Forest Stewards: Gat Creek Is Certified Sustainable & Legal by AHMI
It is simply a fact of life that not everything is what it appears to be. And that can be especially true with the furniture you buy.
“In furniture manufacturing, lumber is quite often purchased from around the world,” says Tom Inman, president of Appalachian Hardwood Manufacturers, Incorporated. “Unfortunately, that lumber could have been harvested illegally, with little or no consideration for the long term health of the resource and the environment that sustains it. For consumers who recognize that their purchase decisions greatly impact this issue, looking for our certification is a vital step they can take to make a difference.”
Gat Creek is proud to earn the designation Certified Sustainable & Legal by the AHMI as reassurance that our products are crafted from hardwood harvested from the Appalachian region. In fact, our lumber comes from within a 250-mile radius of our workshop.
“That’s an important consumer benefit for several reasons,” Inman explains. “The entire Appalachian region comprises 12 states and 344 counties. Lumber harvested here shares important traits. It means the trees grew at an elevation of 1,000 feet or more, in remarkably similar soil, weather and growing seasons. It’s the only place in the world where these influences come together and the result is a consistency of grain, color and durable fiber characteristics that make it exceptional for crafting furniture.”
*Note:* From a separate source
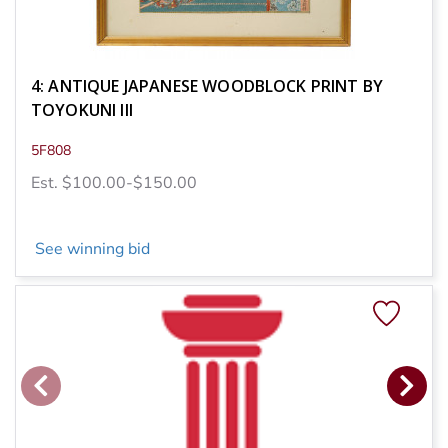
4: ANTIQUE JAPANESE WOODBLOCK PRINT BY
TOYOKUNI III
5F808
Est. $100.00-$150.00
See winning bid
What’s truly remarkable is that a resource so special has not only remained stable, but has actually grown over the past decades. The AHMI uses US Forest Service data that is collected every seven years to monitor the health of the Appalachian forests. “They count the number of trees growing, those dying naturally and those harvested,” says Inman. “And what the data show is just astonishing. We have a growth to removal ratio of 2.4 to 1.”
In short, ours is a unique and thriving resource that we have been utterly committed to protecting since day one. “That’s why this certification is so important,” Inman says. “Throughout the supply chain it documents that the manufacturer and all their suppliers acquired their lumber from this region.”